Un poco más adelante: «… A ERIGIR UN MONUMENTO DIGNO DE SU MUNICIPIO Y DE LOS HÉROES A QUIENES QUIEREN CONVERTIR EN EJEMPLO DE LAS GENERACIONES VENIDERAS. SEGÚN LOS MEDIOS DE QUE SE DISPONGA, LOS MODELOS PRESENTADOS PUEDEN SER REALIZADOS EN MÁRMOL, GRANITO, BRONCE, EN PIEDRA Y GRANITO SILICATADO O EN GALVANO-BRONCE…».

—De todas formas, es un asunto un poco complicado… —opina Albert—. Para empezar, para vender monumentos no basta con dibujarlos. Y, además, una vez vendidos, ¡hay que fabricarlos! Se necesita dinero, personal, una fábrica, materias primas…

Se queda estupefacto al darse cuenta de lo que supone crear un taller de fundición.

—Después hay que transportar los monumentos, montarlos en su sitio… ¡Se necesita mucho dinero!

Todo se reduce a lo mismo. Al dinero. Ni a los más ingeniosos les basta con sus propias fuerzas. Albert sonríe afectuosamente y le da a su compañero unas palmaditas en la rodilla.

—Bueno, mira, pensémoslo. A mí me parece que querer volver al trabajo es muy buena idea. Aunque a lo mejor no tienes que tirar por ese lado: ¡los monumentos son algo muy complicado! Pero da igual, lo importante es que hayas recuperado las ganas de hacer cosas, ¿no?

No. Édouard aprieta el puño y restriega el aire, como si sacara brillo a unos zapatos. El mensaje es claro: ¡No, hay que darse prisa!

—Sí, darse prisa, darse prisa… —responde Albert—. ¡A veces, tienes unas cosas!

En otra página del cuaderno, Édouard escribe una cantidad a toda velocidad: «¡300 monumentos!» Tacha 300 y escribe «¡400!» ¡Qué ímpetu! Añade: «¡400 × 7.000 francos = 3 millones!»

Se ha vuelto completamente loco, está claro. No contento con querer montar un proyecto imposible, querría hacerlo enseguida, con la mayor urgencia. Bueno, tres millones… claro, en principio Albert no tiene nada en contra. Más bien a favor. Pero salta a la vista que Édouard ya no tiene los pies en el suelo. Hace tres dibujos y ya se imagina en la fase industrial. Albert toma aire como si tomara impulso. E intenta hablar con serenidad:

—Mira, grandullón, creo que no es razonable. Querer fabricar cuatrocientos monumentos… No sé si te haces una idea de lo que realmente significa…

—¡Ajjj! ¡Ajjj! ¡Ajjj!

Cuando Édouard emite esos sonidos, es que la cosa es importante, lo ha hecho una o dos veces desde que se conocen, son imperativos, no está enfadado, pero quiere que lo escuchen. Coge su lápiz.

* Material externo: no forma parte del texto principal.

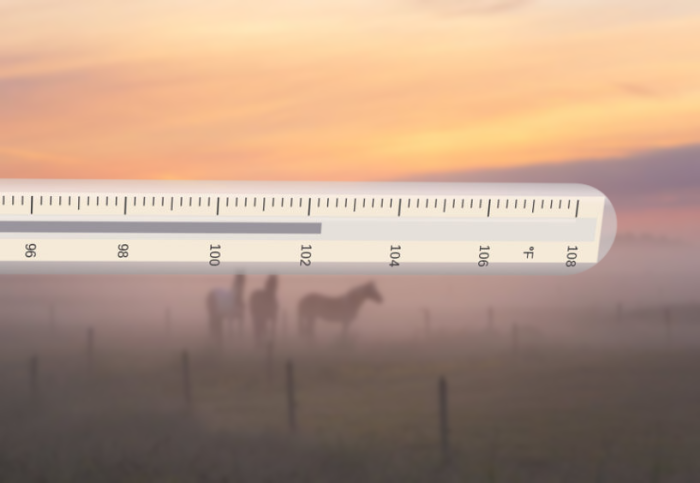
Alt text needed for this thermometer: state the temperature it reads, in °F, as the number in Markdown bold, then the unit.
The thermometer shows **102.3** °F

—«¡No los fabricamos!» —escribe—. «¡Nosotros los vendemos!»

—¡Ya, claro! —explota Albert—. Pero, joder, cuando los hayamos vendido, habrá que fabricarlos, digo yo…

Édouard acerca su cara a la de Albert y le coge la cabeza con las manos, como si fuera a besarlo en la boca. Con ojos risueños, niega con un gesto y vuelve a tomar el lápiz.

—«¡Sólo los vendemos!»

En ocasiones, las cosas más deseadas llegan por sorpresa. Eso le pasará a Albert. De pronto, Édouard, loco de contento, responde a la obsesiva pregunta que su compañero no ha dejado de hacerse desde el primer día. ¡Se echa a reír! Sí, a reír, por primera vez.

Y es una risa casi normal, gutural, bastante femenina, aguda, una auténtica risa con sus trémolos y vibratos.

Albert se ha quedado de una pieza, boquiabierto.

Baja la cabeza y posa los ojos en la hoja de papel, en las últimas palabras de Édouard:

—«¡Sólo los vendemos! ¡No los fabricamos! Nos quedamos con el dinero, y ya está.»

—Pero… —murmura Albert.

Se pone muy nervioso, porque Édouard no dice nada.

—¿Y después? —insiste—. ¿Qué hacemos?

—«¿Después?» —La risa de Édouard estalla por segunda vez—. «¡Largarnos con la pasta!»